The ship was probably not heading for Ma’agan Michael but may have been aiming for the ancient port of Tel Dor, just 5 nautical miles (10 kilometers) to the north. Because both locations have a chain of four small islands in front of them, the MMB crew may have confused the two spots, possibly because of bad weather, and run aground in the shallow waters in front of Ma’agan Michael, Cvikel says.
No bodies have been found in the wreck, suggesting that the sailors aboard may have safely reached the shore, she says.
Allah protect us
This however does not mean that we can say nothing about the crew, which the archaeologists estimate would have numbered around eight people. Clues to their identity have been left in the dozens of inscriptions painted or carved both on the amphorae of the cargo and the timbers of the ship itself. These writings include Greek and Arabic letters, as well as Christian crosses and Muslim invocations, such as bismillah – “in the name of God.”
In some cases, crosses and Greek letters on amphorae mark them as containing produce from various monasteries, which were very important in the economy of the period; and that could apply here too.
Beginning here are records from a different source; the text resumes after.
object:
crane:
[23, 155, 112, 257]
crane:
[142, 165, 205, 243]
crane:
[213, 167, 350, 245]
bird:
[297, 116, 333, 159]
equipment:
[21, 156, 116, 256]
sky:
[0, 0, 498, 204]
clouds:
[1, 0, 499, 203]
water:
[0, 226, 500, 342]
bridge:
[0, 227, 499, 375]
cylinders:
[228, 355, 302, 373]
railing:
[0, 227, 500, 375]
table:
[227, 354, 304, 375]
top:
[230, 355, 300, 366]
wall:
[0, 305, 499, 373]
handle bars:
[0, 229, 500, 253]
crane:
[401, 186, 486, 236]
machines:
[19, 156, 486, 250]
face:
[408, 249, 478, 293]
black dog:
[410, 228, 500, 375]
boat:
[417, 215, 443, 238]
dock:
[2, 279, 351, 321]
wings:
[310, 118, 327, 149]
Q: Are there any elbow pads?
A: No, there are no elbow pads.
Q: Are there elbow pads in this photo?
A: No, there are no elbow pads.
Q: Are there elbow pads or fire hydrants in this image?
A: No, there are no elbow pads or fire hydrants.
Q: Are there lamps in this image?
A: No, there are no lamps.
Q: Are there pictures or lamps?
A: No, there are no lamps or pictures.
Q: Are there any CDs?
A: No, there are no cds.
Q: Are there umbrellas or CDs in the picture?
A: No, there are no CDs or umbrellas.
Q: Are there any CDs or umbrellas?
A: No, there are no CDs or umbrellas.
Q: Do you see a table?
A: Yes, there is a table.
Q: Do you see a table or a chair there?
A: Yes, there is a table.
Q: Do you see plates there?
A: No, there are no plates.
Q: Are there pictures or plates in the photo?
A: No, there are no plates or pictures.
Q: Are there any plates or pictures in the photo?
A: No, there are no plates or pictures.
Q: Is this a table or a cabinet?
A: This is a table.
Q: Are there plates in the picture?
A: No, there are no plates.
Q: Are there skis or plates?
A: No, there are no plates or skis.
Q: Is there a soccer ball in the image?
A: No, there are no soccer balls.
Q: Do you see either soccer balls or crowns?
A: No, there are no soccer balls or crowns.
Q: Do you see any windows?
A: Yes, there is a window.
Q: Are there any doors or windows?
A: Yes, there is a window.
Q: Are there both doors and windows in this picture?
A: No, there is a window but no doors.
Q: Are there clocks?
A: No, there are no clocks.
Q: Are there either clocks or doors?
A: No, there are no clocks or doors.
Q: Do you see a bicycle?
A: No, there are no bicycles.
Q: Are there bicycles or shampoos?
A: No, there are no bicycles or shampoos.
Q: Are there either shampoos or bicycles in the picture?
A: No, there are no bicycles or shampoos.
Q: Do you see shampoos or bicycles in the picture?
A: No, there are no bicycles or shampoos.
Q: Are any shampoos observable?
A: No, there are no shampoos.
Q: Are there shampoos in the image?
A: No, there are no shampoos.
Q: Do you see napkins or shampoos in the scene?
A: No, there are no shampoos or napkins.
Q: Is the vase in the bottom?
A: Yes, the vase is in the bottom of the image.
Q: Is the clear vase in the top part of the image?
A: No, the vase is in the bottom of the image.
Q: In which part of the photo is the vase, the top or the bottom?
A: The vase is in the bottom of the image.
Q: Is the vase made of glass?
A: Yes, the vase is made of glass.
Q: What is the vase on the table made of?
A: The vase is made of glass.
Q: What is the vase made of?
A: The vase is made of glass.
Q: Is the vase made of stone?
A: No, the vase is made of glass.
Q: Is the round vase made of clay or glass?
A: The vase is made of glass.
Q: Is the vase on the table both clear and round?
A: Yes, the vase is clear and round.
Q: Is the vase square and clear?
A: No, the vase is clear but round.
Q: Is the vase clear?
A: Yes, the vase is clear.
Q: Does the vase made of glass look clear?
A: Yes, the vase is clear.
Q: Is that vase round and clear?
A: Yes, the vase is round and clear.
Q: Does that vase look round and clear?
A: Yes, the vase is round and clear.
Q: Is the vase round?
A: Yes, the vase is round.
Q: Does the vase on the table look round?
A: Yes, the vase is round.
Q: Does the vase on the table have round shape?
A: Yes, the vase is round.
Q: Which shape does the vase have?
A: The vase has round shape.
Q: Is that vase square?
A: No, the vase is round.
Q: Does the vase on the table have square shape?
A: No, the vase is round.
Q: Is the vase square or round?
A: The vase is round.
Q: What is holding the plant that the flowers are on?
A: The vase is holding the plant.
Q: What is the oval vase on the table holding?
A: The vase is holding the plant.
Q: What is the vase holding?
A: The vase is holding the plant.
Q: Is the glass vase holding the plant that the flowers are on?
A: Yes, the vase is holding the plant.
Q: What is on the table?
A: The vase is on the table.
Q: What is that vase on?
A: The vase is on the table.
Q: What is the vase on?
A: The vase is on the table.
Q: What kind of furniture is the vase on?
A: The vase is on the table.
But the use of Christian symbols and Arabic invocations to Allah carved into the ship’s wood were likely a way to bless the vessel’s perilous journeys across the sea and protect the crew, the archaeologists suggest.
The mix of alphabets and religious symbols points not only to the somewhat surprising fact that several people aboard must have had some level of literacy but also to the likelihood that the ship was manned by a multicultural crew of Christians and Muslims, Harding says.
“One of the biggest takeaways from this shipwreck is that, in the past as in the present, normal people are more connected and united in working together than the history books would have you believe, based on geopolitical narratives of wars and battles,” she tells Haaretz. “These are just regular people trying to make a living, selling things that they bought along the way.”
The archaeologists plan to continue investigating the shipwreck and believe it will yield many more discoveries about daily life in the early Islamic period. However, at this time, there are no plans to raise the ship from the sea because of its large size and lack of proper facilities to host the hull, Cvikel says.
Raising the ship would be “an immense project, that would probably take a lifetime.” So, for the moment, the secrets of this unique shipwreck will remain accessible only to maritime archaeologists, and the fish.